Assignment 1: Listening Exercise/Written Response
Using the resources at the Yale Film Studies Center (basement of 53 Wall Street), select a movie from the last 20-30 years with a notable film score (ie, it was written by an established film composer or a composer of concert music, it received critical acclaim, etc).
Write a response to the score (one to two pages, double spaced) addressing the themes and topics discussed in lecture and in this week’s reading assignments. Specifically, think about how the score establishes an emotional tone, how it supports and interacts with the visual narrative, as well as more functional uses in editing, providing transitions, linking thematic material, etc. Also discuss the instrumentation and orchestration, and how/if the score uses real-world sound or other non-conventional instrumentation.
You may choose to discuss the film’s score in a more holistic way, citing specific moments in the movie to backup your observations, or you can choose to investigate one scene in greater detail.
Assignment 2: Composing to Picture I
Download the file in the link above, which contains a template Logic project and the movie file, assignment2.mp4. The Logic project contains the following sampled instrument tracks:
– Clarinet (staccato and legato articulations on separate tracks)
– Flute (staccato and legato articulations on separate tracks)
– French Horn
– ‘Generic’ String Ensemble
– Orchestral un-pitched percussion
– Drum set
If you are familiar with editing and composing with a Digital Audio Workstation (DAW), you may experiment with other sampled instruments, including the east/west sample library (accessible with the “play” plug-in on a software instrument track), or other settings in the EXS24 sampler. For this assignment, please limit yourself to sampled versions of acoustic instruments, ie no synths, audio loops, drum machines, etc.
Watch the entire movie, and select a single scene – anywhere from 30 seconds to 1 minute – that you will score three different ways. Try to establish a different tone with each setting: humorous, poignant, whimsical, suspenseful, thrilling, etc. For example, experiment with tempo, rhythmic feel, harmonic/melodic language, using different combinations of instruments, and instrumental register/dynamics.
Create a separate Logic project for each of your settings by first opening the template file, and then selecting the ‘Save As’ option from the file menu.
You may choose to enter the MIDI data using a keyboard, manually in the Piano Roll Editor, or using a combination of both approaches. Either way, the goal is to compose using the tools of the DAW.

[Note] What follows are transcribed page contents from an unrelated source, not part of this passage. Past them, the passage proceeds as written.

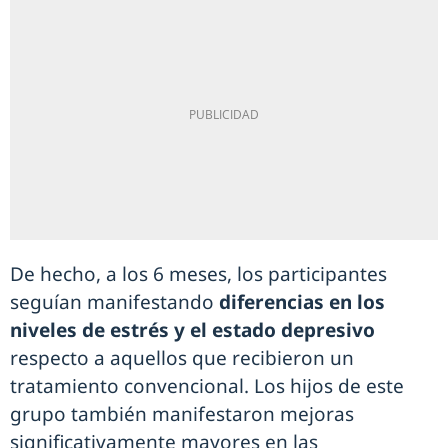
De hecho, a los 6 meses, los participantes
seguían manifestando
diferencias en los
niveles de estrés y el estado depresivo
respecto a aquellos que recibieron un
tratamiento convencional. Los hijos de este
grupo también manifestaron mejoras
significativamente mayores en las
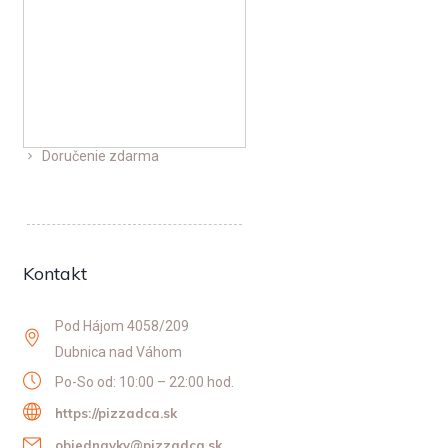
Doručenie zdarma
Kontakt
Pod Hájom 4058/209
Dubnica nad Váhom
Po-So od: 10:00 – 22:00 hod.
https://pizzadca.sk
objednavky@pizzadca.sk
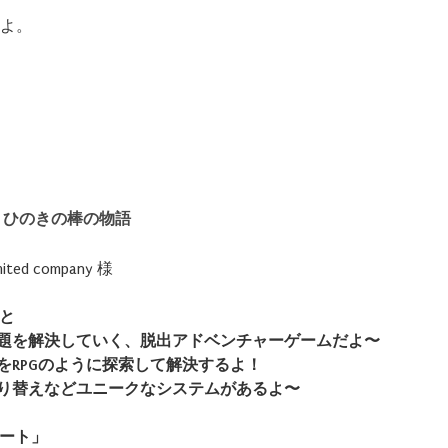
有
よ。
 ひのきの棒の物語
mited company 様
と
題を解決していく、脱出アドベンチャーゲームだよ〜
をRPGのように探索して解決するよ！
り替えなどユニークなシステムがあるよ〜
ート」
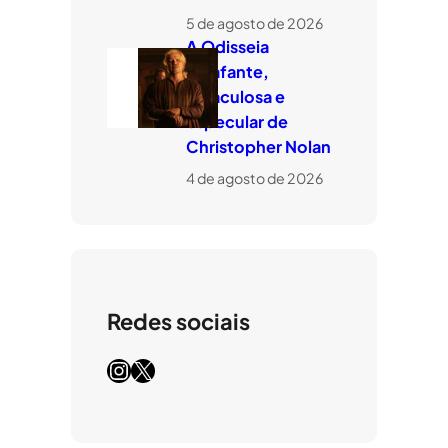
5 de agosto de 2026
A Odisseia
estafante,
miraculosa e
especular de
Christopher Nolan
4 de agosto de 2026
Redes sociais
Instagram
X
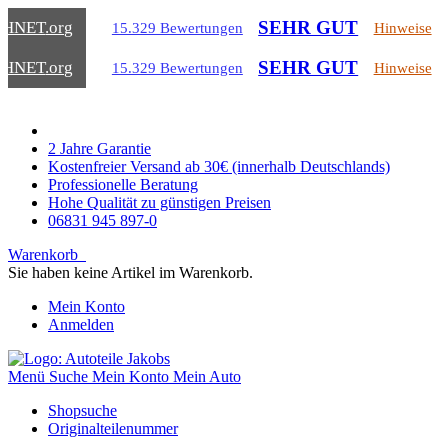
SEHR GUT
CHNET
.org
15.329 Bewertungen
Hinweise
SEHR GUT
CHNET
.org
15.329 Bewertungen
Hinweise
2 Jahre Garantie
Kostenfreier Versand ab 30€ (innerhalb Deutschlands)
Professionelle Beratung
Hohe Qualität zu günstigen Preisen
06831 945 897-0
Warenkorb
Sie haben keine Artikel im Warenkorb.
Mein Konto
Anmelden
Menü
Suche
Mein Konto
Mein Auto
Shopsuche
Originalteilenummer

Assignment 3: Composing to Picture II
Select one of the underscoring exercises you created for assignment 2, and make a new realization using the East/West Sample library. While you can still use Logic’s EXS24-based sampled instruments for specific sounds that are not available in East/West – for example the keyboard instruments, rock drumsets, etc – your project must contain a minimum of four East/West sampled instruments.
Each East/West instrument track should have the following:
– several instance of keyswitch articulation changes
– expressive variations in MIDI velocity data
– Volume and Expression automation control
The project should also use tempo changes to create a dynamic and realistic sounding performance.